Job item:
Only one stretch of the records below should be repeated. It starts with the line containing "favorito para la decoración de tu evento." and goes on through the line containing "Somos una empresa", exactly as written.
━━━━━ Working data ━━━━━
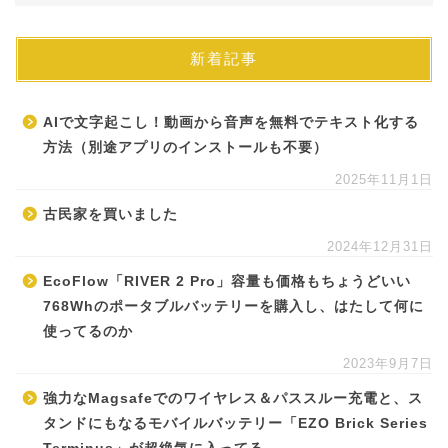
新着記事
AIで文字起こし！動画から音声を無料でテキスト化する
方法（別途アプリのインストールも不要）
2025年11月1日
古民家を買いました
2024年12月31日
EcoFlow「RIVER 2 Pro」容量も価格もちょうどいい
768Whのポータブルバッテリーを購入し、はたして何に
使ってるのか
2023年9月7日
強力なMagsafeでのワイヤレス＆パススルー充電と、ス
タンドにもなるモバイルバッテリー「EZO Brick Series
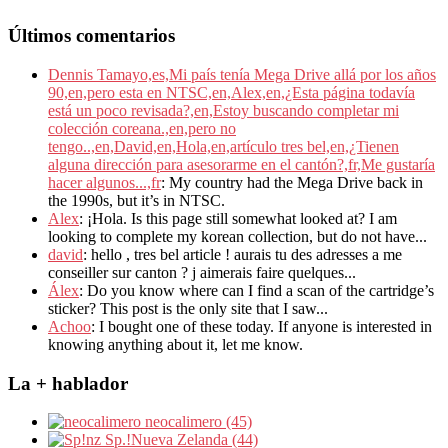
Últimos comentarios
Dennis Tamayo,es,Mi país tenía Mega Drive allá por los años
90,en,pero esta en NTSC,en,Alex,en,¿Esta página todavía
está un poco revisada?,en,Estoy buscando completar mi
colección coreana.,en,pero no
tengo..,en,David,en,Hola,en,artículo tres bel,en,¿Tienen
alguna dirección para asesorarme en el cantón?,fr,Me gustaría
hacer algunos...,fr
: My country had the Mega Drive back in
the 1990s, but it’s in NTSC.
Alex
: ¡Hola. Is this page still somewhat looked at? I am
looking to complete my korean collection, but do not have...
david
: hello , tres bel article ! aurais tu des adresses a me
conseiller sur canton ? j aimerais faire quelques...
Álex
: Do you know where can I find a scan of the cartridge’s
sticker? This post is the only site that I saw...
Achoo
: I bought one of these today. If anyone is interested in
knowing anything about it, let me know.
La + hablador
neocalimero (45)
Sp.!Nueva Zelanda (44)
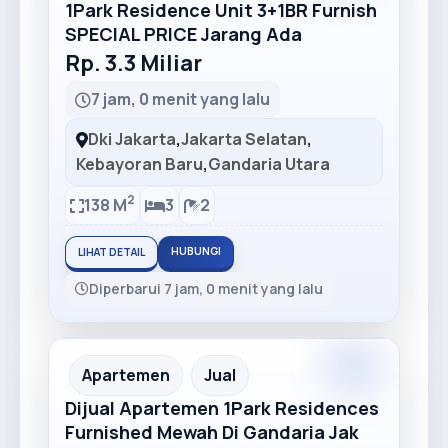
1Park Residence Unit 3+1BR Furnish
SPECIAL PRICE Jarang Ada
Rp. 3.3 Miliar
7 jam, 0 menit yang lalu
Dki Jakarta
,
Jakarta Selatan
,
Kebayoran Baru
,
Gandaria Utara
2
138 M
3
2
HUBUNGI
LIHAT DETAIL
Diperbarui 7 jam, 0 menit yang lalu
Premium
Recommended
Apartemen
Jual
Dijual Apartemen 1Park Residences
Furnished Mewah Di Gandaria Jak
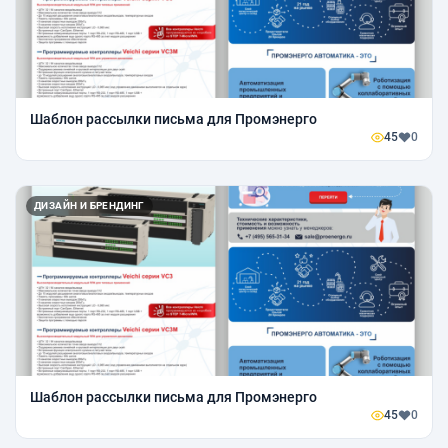
Шаблон рассылки письма для Промэнерго
45
0
ДИЗАЙН И БРЕНДИНГ
Шаблон рассылки письма для Промэнерго
45
0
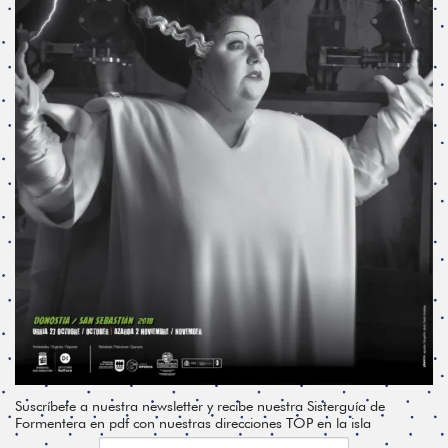
Suscríbete a nuestra newsletter y recibe nuestra Sisterguía de
Formentera en pdf con nuestras direcciones TOP en la isla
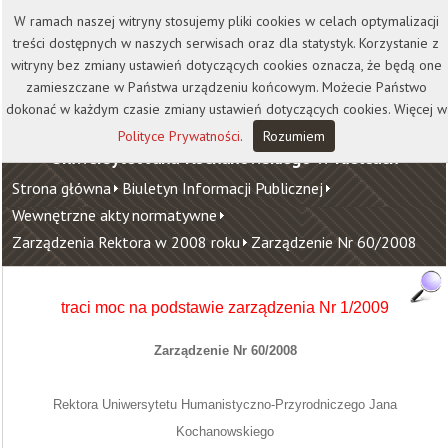
Kontakt
Biblioteka
Wydawnictwo
W ramach naszej witryny stosujemy pliki cookies w celach optymalizacji
Wirtualna Uczelnia
treści dostępnych w naszych serwisach oraz dla statystyk. Korzystanie z
witryny bez zmiany ustawień dotyczących cookies oznacza, że będą one
zamieszczane w Państwa urządzeniu końcowym. Możecie Państwo
dokonać w każdym czasie zmiany ustawień dotyczących cookies. Więcej w
Polityce Prywatności
.
Rozumiem
Uniwersytet Jana Kochanowskiego w Kielcach
Strona główna
Biuletyn Informacji Publicznej
Wewnętrzne akty normatywne
Zarządzenia Rektora w 2008 roku
Zarządzenie Nr 60/2008
traci moc na podstawie zarządzenia Nr 1/2009
Zarządzenie Nr 60/2008
Rektora Uniwersytetu Humanistyczno-Przyrodniczego Jana
Kochanowskiego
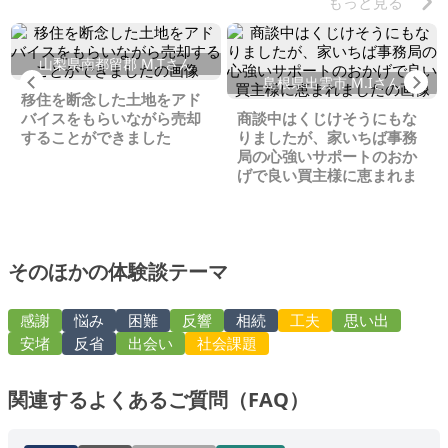
もっと見る
山梨県南都留郡 M.Tさん
Previous
Ne
島根県出雲市 M.Iさん
移住を断念した土地をアド
バイスをもらいながら売却
商談中はくじけそうにもな
することができました
りましたが、家いちば事務
局の心強いサポートのおか
げで良い買主様に恵まれま
した
そのほかの体験談テーマ
感謝
悩み
困難
反響
相続
工夫
思い出
安堵
反省
出会い
社会課題
関連するよくあるご質問（FAQ）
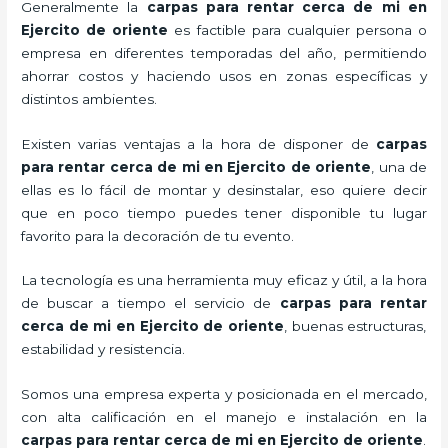
Generalmente la
carpas para rentar
cerca de mi en
Ejercito de oriente
es factible para cualquier persona o
empresa en diferentes temporadas del año, permitiendo
ahorrar costos y haciendo usos en zonas específicas y
distintos ambientes.
Existen varias ventajas a la hora de disponer de
carpas
para rentar
cerca de mi en Ejercito de oriente
, una de
ellas es lo fácil de montar y desinstalar, eso quiere decir
que en poco tiempo puedes tener disponible tu lugar
favorito para la decoración de tu evento.
La tecnología es una herramienta muy eficaz y útil, a la hora
de buscar a tiempo el servicio de
carpas para rentar
cerca de mi en Ejercito de oriente
, buenas estructuras,
estabilidad y resistencia.
Somos una empresa experta y posicionada en el mercado,
con alta calificación en el manejo e instalación en la
carpas para rentar
cerca de mi en Ejercito de oriente
.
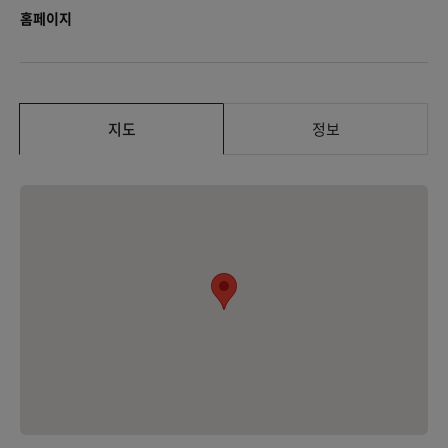
홈페이지
지도
정보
━━━━━
Exercise answer:
favorito para la decoración de tu evento.
La tecnología es una herramienta muy eficaz y útil, a la hora
de buscar a tiempo el servicio de
carpas para rentar
cerca de mi en Ejercito de oriente
, buenas estructuras,
estabilidad y resistencia.
Somos una empresa experta y posicionada en el mercado,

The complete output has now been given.